_EXTRAIT À LIRE:_

◇ ◇ ◇ ◇

La conférencière Ramirez a repris le fil de l'histoire à partir de 1963, quand des quartiers d'Ottawa ont été identifiés en vue de projets majeurs de rénovation urbaine. La Basse-Ville comptait parmi les priorités, moins cependant que les Plaines Lebreton (quartier pauvre mi-anglais mi-français, au sud du pont des Chaudières) que la Commission de la capitale nationale a exproprié et rasé manu militari au milieu des années 1960. À l'approche du centenaire de la Confédération, cependant, la Basse-Ville était de plus en plus dans la mire d'autorités largement anglophones et francophobes.
Mme Ramirez, s'appuyant sur des recherches exhaustives, a fait l'étalage d'un processus où, systématiquement, les résidants de la Basse-Ville ont subi les assauts d'une municipalité qui ne les informait qu'en anglais, même si le quartier était à 80% ou plus francophone, et qui ne tenait pas compte des protestations et des objectifs formulés par les représentants des citoyens du quartier. Quand, finalement, de véritables mécanismes de consultation ont été mis sur pied, il était trop tard, le dommage était fait… et irréparable. Trop de gens avaient été expropriés, et le quartier était défiguré.
En 1974, la proportion de francophones dans la Basse-Ville Est avait chuté à 72% et aujourd'hui, les francophones y sont minoritaires… La communauté canadienne-française qui y était solidement implantée depuis le 19e siècle a été déracinée et dispersée partout dans la ville, en banlieue et même sur les rives québécoises de l'Outaouais. Là où les riches et puissants voyaient «un quartier dégradé, un ghetto», les francophones étaient «chez eux».

◇ ◇ ◇ ◇

_ENTRÉES FOURNIES:_
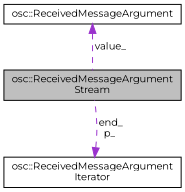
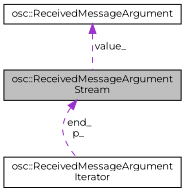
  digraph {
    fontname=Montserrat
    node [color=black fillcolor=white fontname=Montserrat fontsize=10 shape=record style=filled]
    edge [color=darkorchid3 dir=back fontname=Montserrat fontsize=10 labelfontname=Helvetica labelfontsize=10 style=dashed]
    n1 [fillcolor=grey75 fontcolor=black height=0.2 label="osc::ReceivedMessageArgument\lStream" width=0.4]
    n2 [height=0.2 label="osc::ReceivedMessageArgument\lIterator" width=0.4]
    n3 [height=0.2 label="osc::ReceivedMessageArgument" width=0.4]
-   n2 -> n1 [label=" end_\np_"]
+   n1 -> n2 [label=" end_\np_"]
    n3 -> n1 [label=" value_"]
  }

◇ ◇ ◇ ◇

_TÂCHE DEMANDÉE:_
Prolongez le texte sur la rénovation urbaine de la Basse-Ville d'Ottawa à la suite de sa dernière phrase.

_RÉPONSE ATTENDUE:_
Pourquoi, dans les quartiers cossus, s'imagine-t-on que les gens sont moins heureux quand ils ont des revenus modestes et des logements vieillots? On peut réparer au lieu de démolir. J'ai passé une partie fort heureuse de mon enfance dans un autre quartier ouvrier francophone d'Ottawa (Mechanicsville), et nous vivions quatre familles dans la même maison… D'ailleurs, après le «massacre urbain» et le «meurtre social» (expressions du comité de citoyens de la Basse-Ville Est), à la fin des années 1970, on se souvenait avec nostalgie que c'était autrefois «un quartier plaisant»…
Ce qui m'a déçu dans la conférence, c'est que les questions identitaires ont été abordées à peu près seulement du point de vue des citoyens francophones de la Basse-Ville, qui se sont ouvertement inquiétés - avec raison - de l'anglicisation éventuelle de leur territoire. On n'a pas poussé l'investigation du racisme antifrancophone chez les dirigeants de la municipalité, racisme dénoncé dans le livre de Costisella quelques années plus tôt et dont tout Franco-Ontarien ayant eu à traiter avec la municipalité (ou, pire, ayant travaillé à la municipalité) à cette époque pourrait attester.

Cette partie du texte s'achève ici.